Data entries:
===============
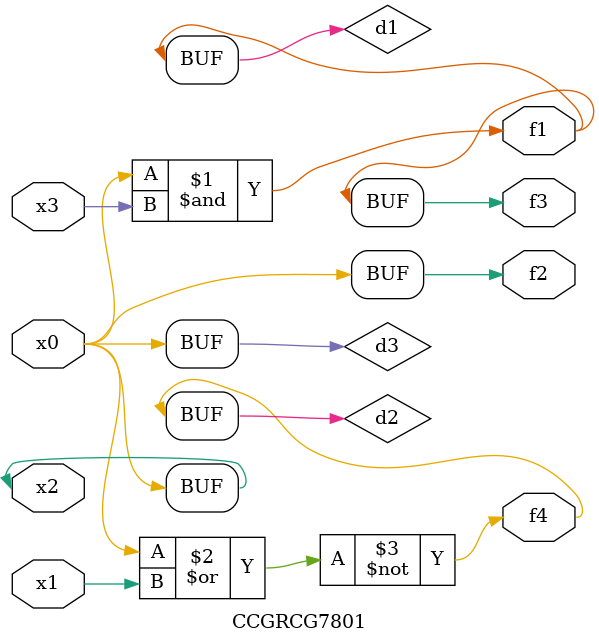
<source format=v>
module CCGRCG7801(
	input x0, x1, x2, x3,
	output f1, f2, f3, f4
);

	wire d1, d2, d3;

	and (d1, x2, x3);
	nor (d2, x0, x1);
	buf (d3, x0, x2);
	assign f1 = d1;
	assign f2 = d3;
	assign f3 = d1;
	assign f4 = d2;
endmodule

</source>
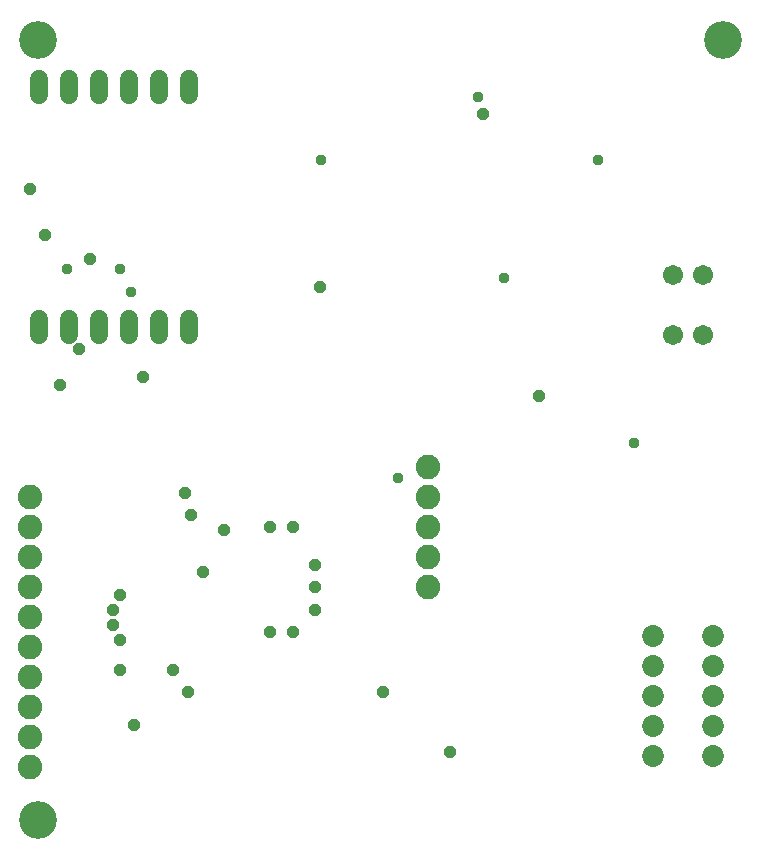
<source format=gbr>
G04 EAGLE Gerber RS-274X export*
G75*
%MOMM*%
%FSLAX34Y34*%
%LPD*%
%INSoldermask Bottom*%
%IPPOS*%
%AMOC8*
5,1,8,0,0,1.08239X$1,22.5*%
G01*
%ADD10C,3.203194*%
%ADD11C,2.082800*%
%ADD12C,1.853200*%
%ADD13C,1.711200*%
%ADD14C,1.524000*%
%ADD15P,1.038661X8X22.500000*%
%ADD16C,0.959600*%


D10*
X25400Y311150D03*
X605790Y971550D03*
X25400Y971550D03*
D11*
X355600Y508000D03*
X355600Y533400D03*
X355600Y558800D03*
X355600Y584200D03*
X355600Y609600D03*
X19050Y584200D03*
X19050Y558800D03*
X19050Y533400D03*
X19050Y508000D03*
X19050Y482600D03*
X19050Y457200D03*
X19050Y431800D03*
X19050Y406400D03*
X19050Y381000D03*
X19050Y355600D03*
D12*
X596736Y364938D03*
X545936Y364938D03*
X596736Y390338D03*
X545936Y390338D03*
X596736Y415738D03*
X545936Y415738D03*
X596736Y441138D03*
X545936Y441138D03*
X596736Y466538D03*
X545936Y466538D03*
D13*
X562776Y721514D03*
X562776Y772314D03*
X588176Y721514D03*
X588176Y772314D03*
D14*
X26500Y735004D02*
X26500Y721796D01*
X51900Y721796D02*
X51900Y735004D01*
X77300Y735004D02*
X77300Y721796D01*
X102700Y721796D02*
X102700Y735004D01*
X128100Y735004D02*
X128100Y721796D01*
X153500Y721796D02*
X153500Y735004D01*
X26500Y924996D02*
X26500Y938204D01*
X51900Y938204D02*
X51900Y924996D01*
X77300Y924996D02*
X77300Y938204D01*
X102700Y938204D02*
X102700Y924996D01*
X128100Y924996D02*
X128100Y938204D01*
X153500Y938204D02*
X153500Y924996D01*
D15*
X222250Y469900D03*
X241300Y469900D03*
X260350Y488950D03*
X260350Y508000D03*
X260350Y527050D03*
X241300Y558800D03*
X222250Y558800D03*
X317500Y419100D03*
X374650Y368300D03*
X95250Y438150D03*
X264150Y762000D03*
D16*
X500000Y870000D03*
D15*
X69150Y786000D03*
D16*
X265000Y870000D03*
D15*
X18700Y845200D03*
D16*
X398000Y923000D03*
D15*
X114300Y685800D03*
X401950Y909000D03*
X165100Y520700D03*
X60100Y710000D03*
X95250Y463550D03*
X450000Y670000D03*
X95250Y501650D03*
X106680Y391160D03*
D16*
X104000Y758000D03*
D15*
X88900Y488950D03*
X152400Y419100D03*
X88900Y476250D03*
X139700Y438150D03*
D16*
X420000Y770000D03*
D15*
X44450Y679450D03*
X31750Y806450D03*
X182880Y556260D03*
X154940Y568960D03*
X149860Y588010D03*
D16*
X330000Y600000D03*
X530000Y630000D03*
X50000Y777000D03*
X95000Y777000D03*
M02*

</source>
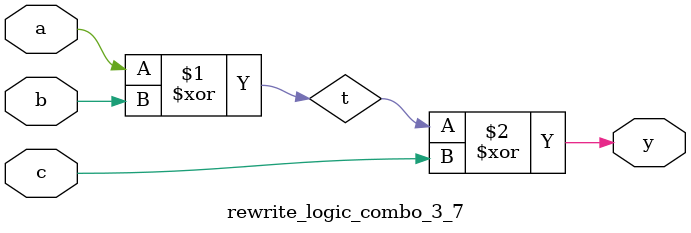
<source format=sv>
module rewrite_logic_combo_3_7(input logic a,b,c, output logic y);
  logic t;
  assign t = a ^ b;
  assign y = t ^ c;
endmodule

</source>
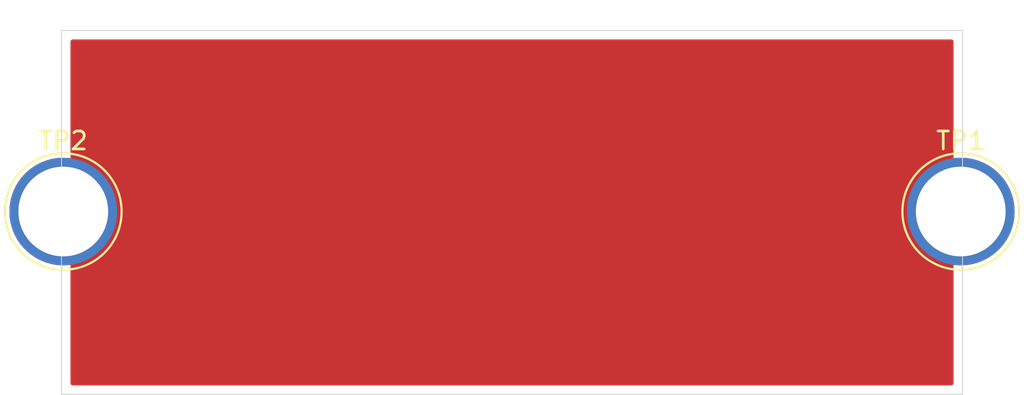
<source format=kicad_pcb>
(kicad_pcb
	(version 20240108)
	(generator "pcbnew")
	(generator_version "8.0")
	(general
		(thickness 1.6)
		(legacy_teardrops no)
	)
	(paper "A4")
	(layers
		(0 "F.Cu" signal)
		(31 "B.Cu" signal)
		(32 "B.Adhes" user "B.Adhesive")
		(33 "F.Adhes" user "F.Adhesive")
		(34 "B.Paste" user)
		(35 "F.Paste" user)
		(36 "B.SilkS" user "B.Silkscreen")
		(37 "F.SilkS" user "F.Silkscreen")
		(38 "B.Mask" user)
		(39 "F.Mask" user)
		(40 "Dwgs.User" user "User.Drawings")
		(41 "Cmts.User" user "User.Comments")
		(42 "Eco1.User" user "User.Eco1")
		(43 "Eco2.User" user "User.Eco2")
		(44 "Edge.Cuts" user)
		(45 "Margin" user)
		(46 "B.CrtYd" user "B.Courtyard")
		(47 "F.CrtYd" user "F.Courtyard")
		(48 "B.Fab" user)
		(49 "F.Fab" user)
		(50 "User.1" user)
		(51 "User.2" user)
		(52 "User.3" user)
		(53 "User.4" user)
		(54 "User.5" user)
		(55 "User.6" user)
		(56 "User.7" user)
		(57 "User.8" user)
		(58 "User.9" user)
	)
	(setup
		(pad_to_mask_clearance 0)
		(allow_soldermask_bridges_in_footprints no)
		(pcbplotparams
			(layerselection 0x00010fc_ffffffff)
			(plot_on_all_layers_selection 0x0000000_00000000)
			(disableapertmacros no)
			(usegerberextensions no)
			(usegerberattributes yes)
			(usegerberadvancedattributes yes)
			(creategerberjobfile yes)
			(dashed_line_dash_ratio 12.000000)
			(dashed_line_gap_ratio 3.000000)
			(svgprecision 4)
			(plotframeref no)
			(viasonmask no)
			(mode 1)
			(useauxorigin no)
			(hpglpennumber 1)
			(hpglpenspeed 20)
			(hpglpendiameter 15.000000)
			(pdf_front_fp_property_popups yes)
			(pdf_back_fp_property_popups yes)
			(dxfpolygonmode yes)
			(dxfimperialunits yes)
			(dxfusepcbnewfont yes)
			(psnegative no)
			(psa4output no)
			(plotreference yes)
			(plotvalue yes)
			(plotfptext yes)
			(plotinvisibletext no)
			(sketchpadsonfab no)
			(subtractmaskfromsilk no)
			(outputformat 1)
			(mirror no)
			(drillshape 1)
			(scaleselection 1)
			(outputdirectory "")
		)
	)
	(net 0 "")
	(net 1 "Net-(TP1-Pad1)")
	(footprint "TestPoint:TestPoint_Plated_Hole_D5.0mm" (layer "F.Cu") (at 100 100))
	(footprint "TestPoint:TestPoint_Plated_Hole_D5.0mm" (layer "F.Cu") (at 150 100))
	(gr_rect
		(start 99.9 89.9)
		(end 150.1 110.2)
		(stroke
			(width 0.05)
			(type default)
		)
		(fill none)
		(layer "Edge.Cuts")
		(uuid "01654734-c98f-4d98-b9db-48bedb0b0ce9")
	)
	(zone
		(net 1)
		(net_name "Net-(TP1-Pad1)")
		(layer "F.Cu")
		(uuid "5e2cf9f8-f370-4ef6-b299-1f140b13e0fc")
		(hatch edge 0.5)
		(connect_pads yes
			(clearance 0.5)
		)
		(min_thickness 0.25)
		(filled_areas_thickness no)
		(fill yes
			(thermal_gap 0.5)
			(thermal_bridge_width 0.5)
		)
		(polygon
			(pts
				(xy 150.1 89.9) (xy 150.1 110.2) (xy 99.3 110.2) (xy 98.8 109.7) (xy 98.8 89.4) (xy 100 88.2) (xy 148.4 88.2)
			)
		)
		(filled_polygon
			(layer "F.Cu")
			(pts
				(xy 149.542539 90.420185) (xy 149.588294 90.472989) (xy 149.5995 90.5245) (xy 149.5995 109.5755)
				(xy 149.579815 109.642539) (xy 149.527011 109.688294) (xy 149.4755 109.6995) (xy 100.5245 109.6995)
				(xy 100.457461 109.679815) (xy 100.411706 109.627011) (xy 100.4005 109.5755) (xy 100.4005 90.5245)
				(xy 100.420185 90.457461) (xy 100.472989 90.411706) (xy 100.5245 90.4005) (xy 149.4755 90.4005)
			)
		)
	)
)

</source>
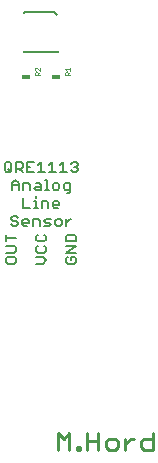
<source format=gbr>
G04 EAGLE Gerber RS-274X export*
G75*
%MOMM*%
%FSLAX34Y34*%
%LPD*%
%INSilkscreen Top*%
%IPPOS*%
%AMOC8*
5,1,8,0,0,1.08239X$1,22.5*%
G01*
%ADD10C,0.152400*%
%ADD11C,0.279400*%
%ADD12C,0.203200*%
%ADD13R,0.762000X0.457200*%
%ADD14C,0.025400*%


D10*
X8375Y24134D02*
X8375Y21253D01*
X9815Y19812D01*
X15577Y19812D01*
X17018Y21253D01*
X17018Y24134D01*
X15577Y25574D01*
X9815Y25574D01*
X8375Y24134D01*
X8375Y29167D02*
X15577Y29167D01*
X17018Y30608D01*
X17018Y33489D01*
X15577Y34929D01*
X8375Y34929D01*
X8375Y41404D02*
X17018Y41404D01*
X8375Y38522D02*
X8375Y44285D01*
X33775Y19812D02*
X39537Y19812D01*
X42418Y22693D01*
X39537Y25574D01*
X33775Y25574D01*
X33775Y33489D02*
X35215Y34929D01*
X33775Y33489D02*
X33775Y30608D01*
X35215Y29167D01*
X40977Y29167D01*
X42418Y30608D01*
X42418Y33489D01*
X40977Y34929D01*
X33775Y42844D02*
X35215Y44285D01*
X33775Y42844D02*
X33775Y39963D01*
X35215Y38522D01*
X40977Y38522D01*
X42418Y39963D01*
X42418Y42844D01*
X40977Y44285D01*
X60615Y25574D02*
X59175Y24134D01*
X59175Y21253D01*
X60615Y19812D01*
X66377Y19812D01*
X67818Y21253D01*
X67818Y24134D01*
X66377Y25574D01*
X63496Y25574D01*
X63496Y22693D01*
X59175Y29167D02*
X67818Y29167D01*
X67818Y34929D02*
X59175Y29167D01*
X59175Y34929D02*
X67818Y34929D01*
X67818Y38522D02*
X59175Y38522D01*
X67818Y38522D02*
X67818Y42844D01*
X66377Y44285D01*
X60615Y44285D01*
X59175Y42844D01*
X59175Y38522D01*
X7389Y98723D02*
X7389Y104485D01*
X8829Y105925D01*
X11711Y105925D01*
X13151Y104485D01*
X13151Y98723D01*
X11711Y97282D01*
X8829Y97282D01*
X7389Y98723D01*
X10270Y100163D02*
X13151Y97282D01*
X16744Y97282D02*
X16744Y105925D01*
X21066Y105925D01*
X22506Y104485D01*
X22506Y101604D01*
X21066Y100163D01*
X16744Y100163D01*
X19625Y100163D02*
X22506Y97282D01*
X26099Y105925D02*
X31861Y105925D01*
X26099Y105925D02*
X26099Y97282D01*
X31861Y97282D01*
X28980Y101604D02*
X26099Y101604D01*
X35454Y103044D02*
X38336Y105925D01*
X38336Y97282D01*
X41217Y97282D02*
X35454Y97282D01*
X44810Y103044D02*
X47691Y105925D01*
X47691Y97282D01*
X44810Y97282D02*
X50572Y97282D01*
X54165Y103044D02*
X57046Y105925D01*
X57046Y97282D01*
X54165Y97282D02*
X59927Y97282D01*
X63520Y104485D02*
X64961Y105925D01*
X67842Y105925D01*
X69282Y104485D01*
X69282Y103044D01*
X67842Y101604D01*
X66401Y101604D01*
X67842Y101604D02*
X69282Y100163D01*
X69282Y98723D01*
X67842Y97282D01*
X64961Y97282D01*
X63520Y98723D01*
X13626Y87804D02*
X13626Y82042D01*
X13626Y87804D02*
X16507Y90685D01*
X19388Y87804D01*
X19388Y82042D01*
X19388Y86364D02*
X13626Y86364D01*
X22981Y87804D02*
X22981Y82042D01*
X22981Y87804D02*
X27303Y87804D01*
X28743Y86364D01*
X28743Y82042D01*
X33777Y87804D02*
X36658Y87804D01*
X38098Y86364D01*
X38098Y82042D01*
X33777Y82042D01*
X32336Y83483D01*
X33777Y84923D01*
X38098Y84923D01*
X41691Y90685D02*
X43132Y90685D01*
X43132Y82042D01*
X44572Y82042D02*
X41691Y82042D01*
X49369Y82042D02*
X52250Y82042D01*
X53690Y83483D01*
X53690Y86364D01*
X52250Y87804D01*
X49369Y87804D01*
X47928Y86364D01*
X47928Y83483D01*
X49369Y82042D01*
X60164Y79161D02*
X61605Y79161D01*
X63045Y80601D01*
X63045Y87804D01*
X58724Y87804D01*
X57283Y86364D01*
X57283Y83483D01*
X58724Y82042D01*
X63045Y82042D01*
X22981Y75445D02*
X22981Y66802D01*
X28743Y66802D01*
X32336Y72564D02*
X33777Y72564D01*
X33777Y66802D01*
X35217Y66802D02*
X32336Y66802D01*
X33777Y75445D02*
X33777Y76886D01*
X38573Y72564D02*
X38573Y66802D01*
X38573Y72564D02*
X42894Y72564D01*
X44335Y71124D01*
X44335Y66802D01*
X49369Y66802D02*
X52250Y66802D01*
X49369Y66802D02*
X47928Y68243D01*
X47928Y71124D01*
X49369Y72564D01*
X52250Y72564D01*
X53690Y71124D01*
X53690Y69683D01*
X47928Y69683D01*
X18608Y58765D02*
X17168Y60205D01*
X14287Y60205D01*
X12846Y58765D01*
X12846Y57324D01*
X14287Y55884D01*
X17168Y55884D01*
X18608Y54443D01*
X18608Y53003D01*
X17168Y51562D01*
X14287Y51562D01*
X12846Y53003D01*
X23642Y51562D02*
X26523Y51562D01*
X23642Y51562D02*
X22201Y53003D01*
X22201Y55884D01*
X23642Y57324D01*
X26523Y57324D01*
X27963Y55884D01*
X27963Y54443D01*
X22201Y54443D01*
X31556Y51562D02*
X31556Y57324D01*
X35878Y57324D01*
X37319Y55884D01*
X37319Y51562D01*
X40912Y51562D02*
X45233Y51562D01*
X46674Y53003D01*
X45233Y54443D01*
X42352Y54443D01*
X40912Y55884D01*
X42352Y57324D01*
X46674Y57324D01*
X51707Y51562D02*
X54588Y51562D01*
X56029Y53003D01*
X56029Y55884D01*
X54588Y57324D01*
X51707Y57324D01*
X50267Y55884D01*
X50267Y53003D01*
X51707Y51562D01*
X59622Y51562D02*
X59622Y57324D01*
X59622Y54443D02*
X62503Y57324D01*
X63944Y57324D01*
D11*
X52197Y-123304D02*
X52197Y-138303D01*
X57197Y-128304D02*
X52197Y-123304D01*
X57197Y-128304D02*
X62196Y-123304D01*
X62196Y-138303D01*
X68569Y-138303D02*
X68569Y-135803D01*
X71068Y-135803D01*
X71068Y-138303D01*
X68569Y-138303D01*
X76754Y-138303D02*
X76754Y-123304D01*
X76754Y-130804D02*
X86754Y-130804D01*
X86754Y-138303D02*
X86754Y-123304D01*
X95626Y-138303D02*
X100625Y-138303D01*
X103125Y-135803D01*
X103125Y-130804D01*
X100625Y-128304D01*
X95626Y-128304D01*
X93126Y-130804D01*
X93126Y-135803D01*
X95626Y-138303D01*
X109497Y-138303D02*
X109497Y-128304D01*
X109497Y-133303D02*
X114497Y-128304D01*
X116997Y-128304D01*
X133140Y-123304D02*
X133140Y-138303D01*
X125640Y-138303D01*
X123140Y-135803D01*
X123140Y-130804D01*
X125640Y-128304D01*
X133140Y-128304D01*
D12*
X52370Y198900D02*
X52370Y199630D01*
X52370Y198900D02*
X24100Y198900D01*
X24100Y199360D01*
X51800Y230140D02*
X49100Y232900D01*
X24100Y232900D01*
X24100Y232170D01*
D13*
X50800Y177800D03*
D14*
X58544Y179333D02*
X62357Y179333D01*
X58544Y179333D02*
X58544Y181239D01*
X59179Y181875D01*
X60450Y181875D01*
X61086Y181239D01*
X61086Y179333D01*
X61086Y180604D02*
X62357Y181875D01*
X59815Y183075D02*
X58544Y184346D01*
X62357Y184346D01*
X62357Y183075D02*
X62357Y185617D01*
D13*
X25400Y177800D03*
D14*
X33144Y179333D02*
X36957Y179333D01*
X33144Y179333D02*
X33144Y181239D01*
X33779Y181875D01*
X35050Y181875D01*
X35686Y181239D01*
X35686Y179333D01*
X35686Y180604D02*
X36957Y181875D01*
X36957Y183075D02*
X36957Y185617D01*
X36957Y183075D02*
X34415Y185617D01*
X33779Y185617D01*
X33144Y184982D01*
X33144Y183710D01*
X33779Y183075D01*
M02*

</source>
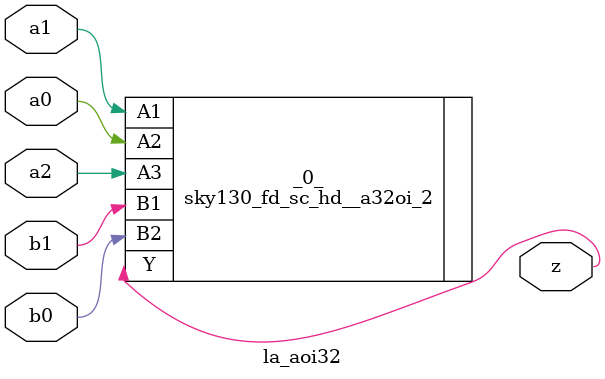
<source format=v>

module la_aoi32(a0, a1, a2, b0, b1, z);
  input a0;
  input a1;
  input a2;
  input b0;
  input b1;
  output z;
  sky130_fd_sc_hd__a32oi_2 _0_ (
    .A1(a1),
    .A2(a0),
    .A3(a2),
    .B1(b1),
    .B2(b0),
    .Y(z)
  );
endmodule

</source>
===============
Task instructions: Where the data above reaches the line holding "X47691Y105925D01*", begin printing, and stop after the line holding "X51707Y51562D02*". Each line must be reproduced exactly, with nothing else added.

Exercise result:
X47691Y105925D01*
X47691Y97282D01*
X44810Y97282D02*
X50572Y97282D01*
X54165Y103044D02*
X57046Y105925D01*
X57046Y97282D01*
X54165Y97282D02*
X59927Y97282D01*
X63520Y104485D02*
X64961Y105925D01*
X67842Y105925D01*
X69282Y104485D01*
X69282Y103044D01*
X67842Y101604D01*
X66401Y101604D01*
X67842Y101604D02*
X69282Y100163D01*
X69282Y98723D01*
X67842Y97282D01*
X64961Y97282D01*
X63520Y98723D01*
X13626Y87804D02*
X13626Y82042D01*
X13626Y87804D02*
X16507Y90685D01*
X19388Y87804D01*
X19388Y82042D01*
X19388Y86364D02*
X13626Y86364D01*
X22981Y87804D02*
X22981Y82042D01*
X22981Y87804D02*
X27303Y87804D01*
X28743Y86364D01*
X28743Y82042D01*
X33777Y87804D02*
X36658Y87804D01*
X38098Y86364D01*
X38098Y82042D01*
X33777Y82042D01*
X32336Y83483D01*
X33777Y84923D01*
X38098Y84923D01*
X41691Y90685D02*
X43132Y90685D01*
X43132Y82042D01*
X44572Y82042D02*
X41691Y82042D01*
X49369Y82042D02*
X52250Y82042D01*
X53690Y83483D01*
X53690Y86364D01*
X52250Y87804D01*
X49369Y87804D01*
X47928Y86364D01*
X47928Y83483D01*
X49369Y82042D01*
X60164Y79161D02*
X61605Y79161D01*
X63045Y80601D01*
X63045Y87804D01*
X58724Y87804D01*
X57283Y86364D01*
X57283Y83483D01*
X58724Y82042D01*
X63045Y82042D01*
X22981Y75445D02*
X22981Y66802D01*
X28743Y66802D01*
X32336Y72564D02*
X33777Y72564D01*
X33777Y66802D01*
X35217Y66802D02*
X32336Y66802D01*
X33777Y75445D02*
X33777Y76886D01*
X38573Y72564D02*
X38573Y66802D01*
X38573Y72564D02*
X42894Y72564D01*
X44335Y71124D01*
X44335Y66802D01*
X49369Y66802D02*
X52250Y66802D01*
X49369Y66802D02*
X47928Y68243D01*
X47928Y71124D01*
X49369Y72564D01*
X52250Y72564D01*
X53690Y71124D01*
X53690Y69683D01*
X47928Y69683D01*
X18608Y58765D02*
X17168Y60205D01*
X14287Y60205D01*
X12846Y58765D01*
X12846Y57324D01*
X14287Y55884D01*
X17168Y55884D01*
X18608Y54443D01*
X18608Y53003D01*
X17168Y51562D01*
X14287Y51562D01*
X12846Y53003D01*
X23642Y51562D02*
X26523Y51562D01*
X23642Y51562D02*
X22201Y53003D01*
X22201Y55884D01*
X23642Y57324D01*
X26523Y57324D01*
X27963Y55884D01*
X27963Y54443D01*
X22201Y54443D01*
X31556Y51562D02*
X31556Y57324D01*
X35878Y57324D01*
X37319Y55884D01*
X37319Y51562D01*
X40912Y51562D02*
X45233Y51562D01*
X46674Y53003D01*
X45233Y54443D01*
X42352Y54443D01*
X40912Y55884D01*
X42352Y57324D01*
X46674Y57324D01*
X51707Y51562D02*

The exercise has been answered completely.